Radio Nelson
- Nelson; New Zealand;
- Broadcast area: Nelson and Tasman
- Frequencies: 89.6 MHz and 1269 KHz in Golden Bay

Programming
- Language: English language
- Format: Adult contemporary

Ownership
- Owner: Radio New Zealand until 1993 Radio Nelson Limited after 1993 The Radio Network

History
- First air date: 1932; 94 years ago

Technical information
- Transmitter coordinates: 41°16′30″S 173°16′51″E﻿ / ﻿41.2751°S 173.2809°E

Links
- Webcast: Livestream
- Website: Official website

= Radio Nelson =

New Zealand radio station

Radio Nelson was a New Zealand radio station in Nelson. The station was started by Radio New Zealand (which at the time was known as the New Zealand Broadcasting Board) in 1932.

The station originally broadcast on 1340AM with the callsign 2ZR. The station changed call signs to 2YN followed by 2XN and finally 2ZN. In 1978 the AM band in New Zealand was adjusted from 10 kHz to 9 kHz, as a result 2ZN moved to 1341AM. Originally the station was branded by its callsign name and did not become known as Radio Nelson until the 1980s.

In 1985 Radio Nelson began broadcasting in Tākaka on 1269AM with the call sign 2ZT. Radio Nelson began broadcasting on 89.8FM in 1992 (around the same time as opposition station Fifeshire FM) as well as on the existing AM frequencies.

In 1993 Radio New Zealand rebranded many of their heritage stations as Classic Hits. For Radio Nelson the station became known as Classic Hits 90FM. Around the same a company called Radio Nelson Limited was registered, it is believed that Radio Nelson was sold to this private company in 1993. At the same time Radio New Zealand was rolling out their Newstalk ZB brand across the country using the AM frequency of stations that had converted to FM. Classic Hits 90FM Nelson however continued using the AM frequency and in the mid nineties was used to run a talkback programme, this station on air was known as 1341 AM – Entertaining & Informing Nelson. The 1341 AM was eventually used for Newstalk ZB later in the 1990s.

In 1995 programming was extended to the Tasman Bay and Golden Bay areas broadcasting on 90.4FM.

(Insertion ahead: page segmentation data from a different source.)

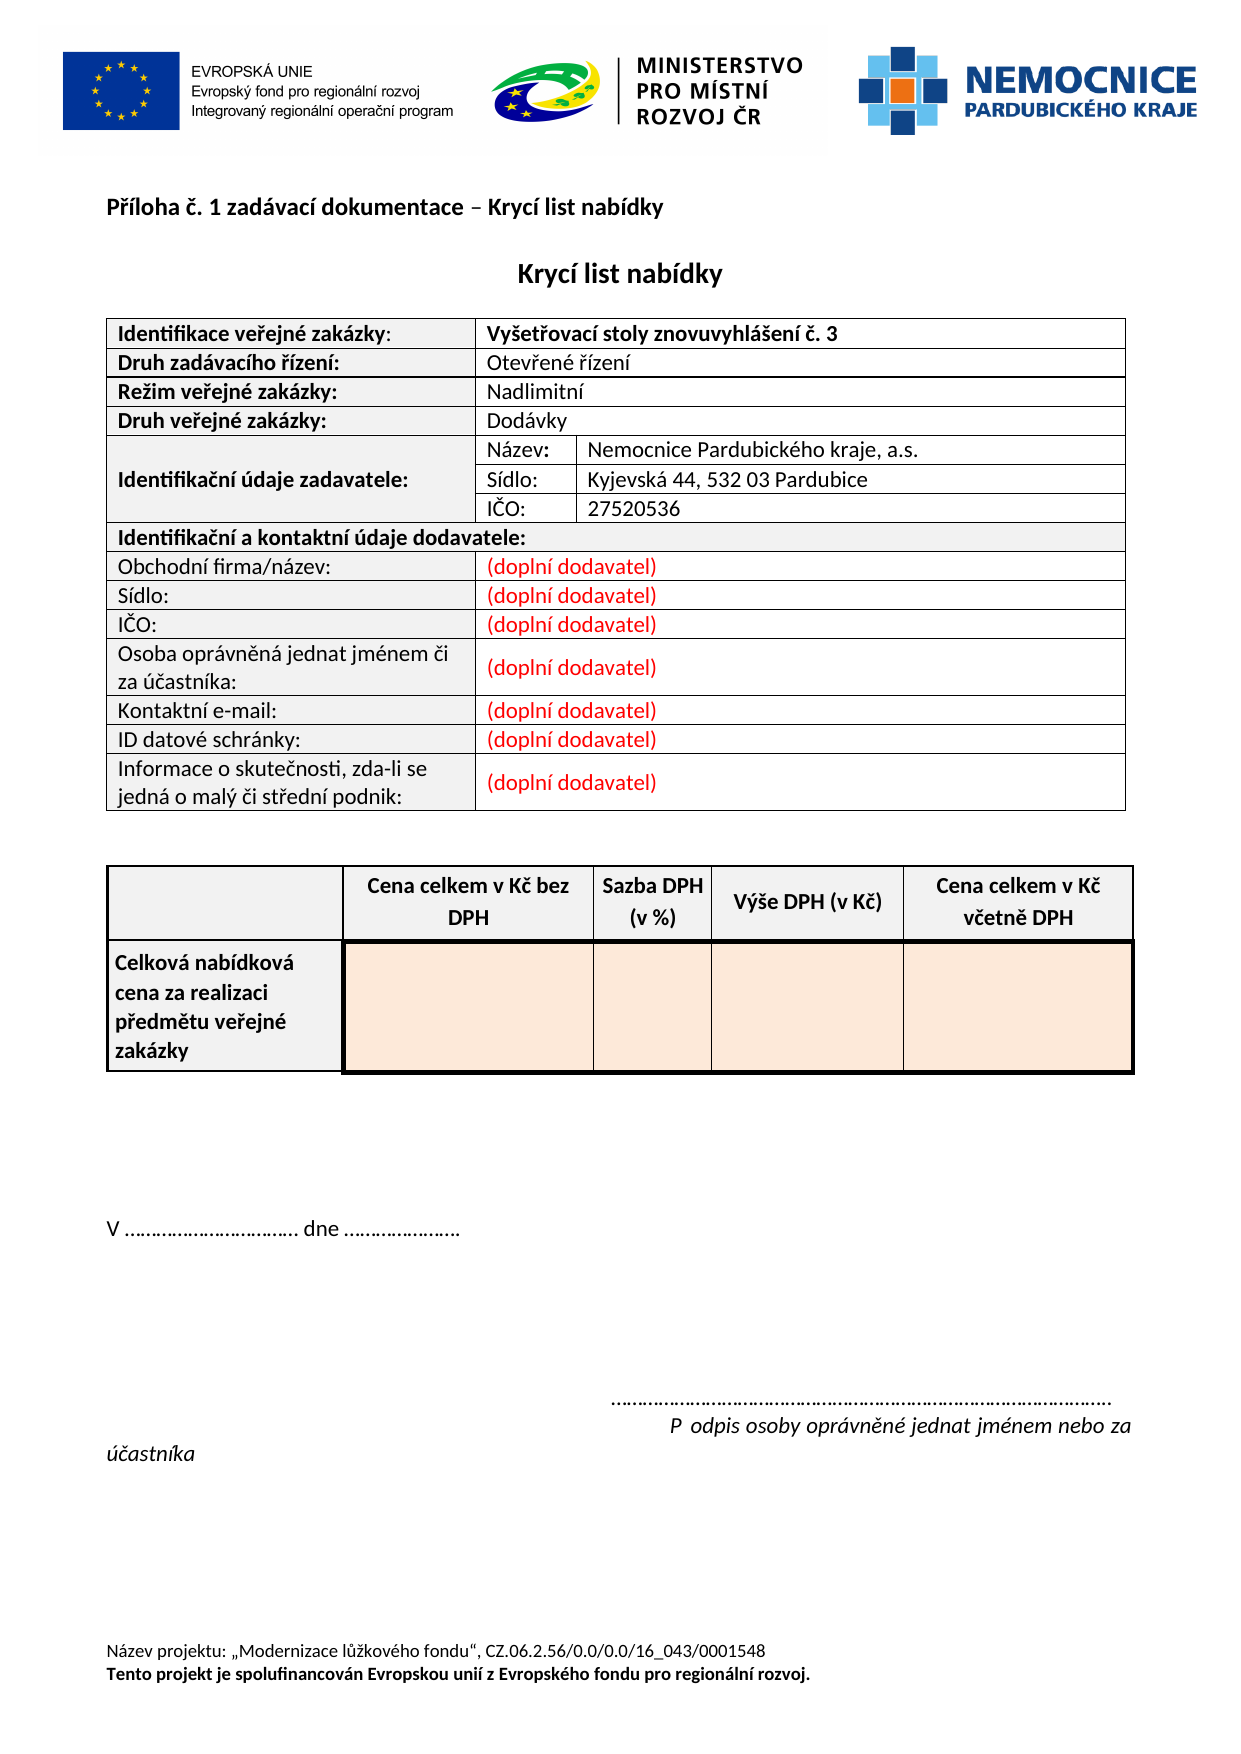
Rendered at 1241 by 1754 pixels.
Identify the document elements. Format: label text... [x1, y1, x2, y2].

table_cell (doplní dodavatel) [476, 581, 1125, 609]
picture [857, 45, 1197, 136]
table_cell Identifikační a kontaktní údaje dodavatele: [107, 523, 1125, 551]
table_header Cena celkem v Kč včetně DPH [904, 867, 1132, 939]
table_cell Název: [476, 436, 576, 464]
table_cell IČO: [107, 610, 475, 638]
table_header Cena celkem v Kč bez DPH [344, 867, 593, 939]
text Příloha č. 1 zadávací dokumentace – Krycí list nabídky [106, 191, 1134, 222]
table_header Výše DPH (v Kč) [712, 867, 903, 939]
table_cell Identifikační údaje zadavatele: [107, 436, 475, 522]
table_header Identifikace veřejné zakázky: [107, 319, 475, 347]
table_cell Obchodní firma/název: [107, 552, 475, 580]
table_cell Nadlimitní [476, 378, 1125, 406]
table_header Sazba DPH (v %) [594, 867, 711, 939]
table_cell (doplní dodavatel) [476, 639, 1125, 695]
table_cell Druh veřejné zakázky: [107, 407, 475, 434]
table_cell Kyjevská 44, 532 03 Pardubice [577, 465, 1125, 493]
table_cell [594, 944, 711, 1070]
table_cell (doplní dodavatel) [476, 754, 1125, 810]
table_cell Sídlo: [476, 465, 576, 493]
table_cell Kontaktní e-mail: [107, 696, 475, 724]
table_cell Celková nabídková cena za realizaci předmětu veřejné zakázky [109, 941, 341, 1070]
text Krycí list nabídky [106, 255, 1134, 290]
table_cell Otevřené řízení [476, 349, 1125, 376]
table_cell Dodávky [476, 407, 1125, 434]
table_cell Nemocnice Pardubického kraje, a.s. [577, 436, 1125, 464]
table_cell Informace o skutečnosti, zda-li se jedná o malý či střední podnik: [107, 754, 475, 810]
text Podpis osoby oprávněné jednat jménem nebo za účastníka [106, 1411, 1134, 1467]
table_cell (doplní dodavatel) [476, 610, 1125, 638]
table_cell (doplní dodavatel) [476, 725, 1125, 753]
table_cell ID datové schránky: [107, 725, 475, 753]
table_cell IČO: [476, 494, 576, 522]
table_cell Druh zadávacího řízení: [107, 349, 475, 376]
table_header [109, 867, 342, 939]
table_cell [712, 944, 903, 1070]
table_header Vyšetřovací stoly znovuvyhlášení č. 3 [476, 319, 1125, 347]
table_cell Osoba oprávněná jednat jménem či za účastníka: [107, 639, 475, 695]
picture [37, 25, 828, 156]
table_cell [346, 944, 593, 1070]
table_cell (doplní dodavatel) [476, 696, 1125, 724]
table_cell Sídlo: [107, 581, 475, 609]
table_cell Režim veřejné zakázky: [107, 378, 475, 406]
table_cell [904, 944, 1131, 1070]
table_cell 27520536 [577, 494, 1125, 522]
text ………………………………………………………………………………….. [106, 1383, 1134, 1411]
table_cell (doplní dodavatel) [476, 552, 1125, 580]
text V …………………………… dne …………………. [106, 1214, 1134, 1243]
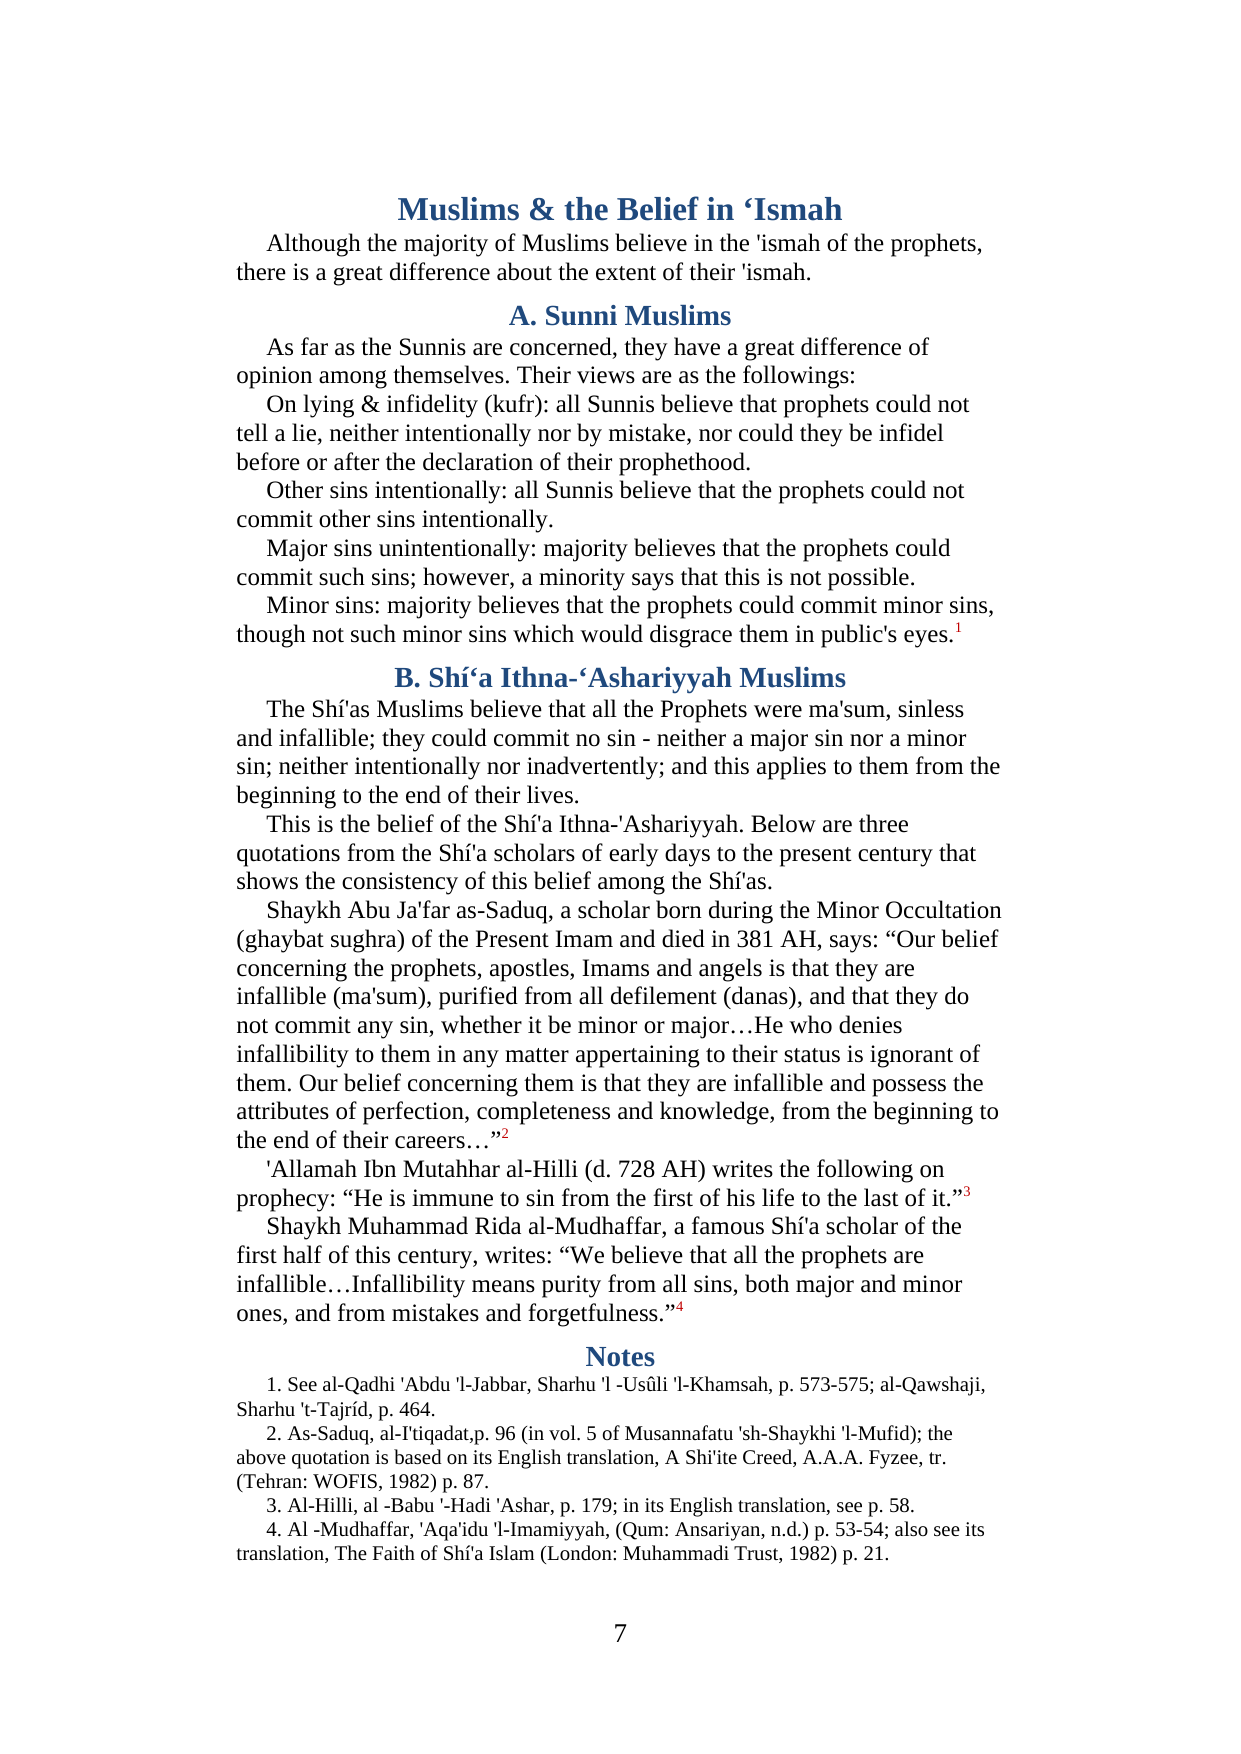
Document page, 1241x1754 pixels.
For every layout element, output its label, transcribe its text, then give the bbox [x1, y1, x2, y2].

In 1998 Classic Hits 90FM was reduced to just 4 hours of local programming between 6 and 10 am 7 days a week. Outside this time nationwide shows based from Auckland took over, and the network announcers simply called the station Classic Hits. The breakfast show was shortened to a 3-hour show in 2012.

In 2002 the station was renamed to Classic Hits 89.8 & 90.4 and Classic Hits 89.8 in 2006 after the station began broadcasting only on 89.8FM.

In 2006 Radio Hauraki was introduced on the 90.4FM frequency which at the time was occupied by Classic Hits, leaving Classic Hits to then broadcast only on 89.8FM.

Radio Nelson Limited was struck off the New Zealand Companies Office Register in 2008.

In 2010 the government realigned radio frequencies in New Zealand, which altered all FM station frequencies for both The Radio Network and Mediaworks. As a result, Classic Hits 90FM moved from 89.8FM to 89.6FM.
All AM frequencies remained unchanged.

In 2012, an application was made to the Companies office to register Radio Nelson as a newly incorporated company, by former Radio Network employee, Murray Leaning. This company was registered but struck off in 2013. Negotiations were apparently underway between a group of local investors and the owners of a radio frequency in the district, with a view to Radio Nelson recommencing broadcasts as a private radio station in 2014 however this did not eventuate.

On 28 April 2014, all stations part of the Classic Hits network were rebranded as The Hits. A networked breakfast presented by Polly Gillespie and Grant Kareama was introduced to almost all The Hits stations with the former breakfast announcer moved to present a 6-hour show between 9 am and 3 pm. With Polly and Grant leaving The Hits in 2017 all South Island stations reverted to local breakfast programming. From 2017 Scott Radovanovich presented the breakfast show to both The Hits Nelson and The Hits Marlborough.

Today, a local 9 am-3 pm show is generated from the Nelson studios, hosted by Hayden Rose.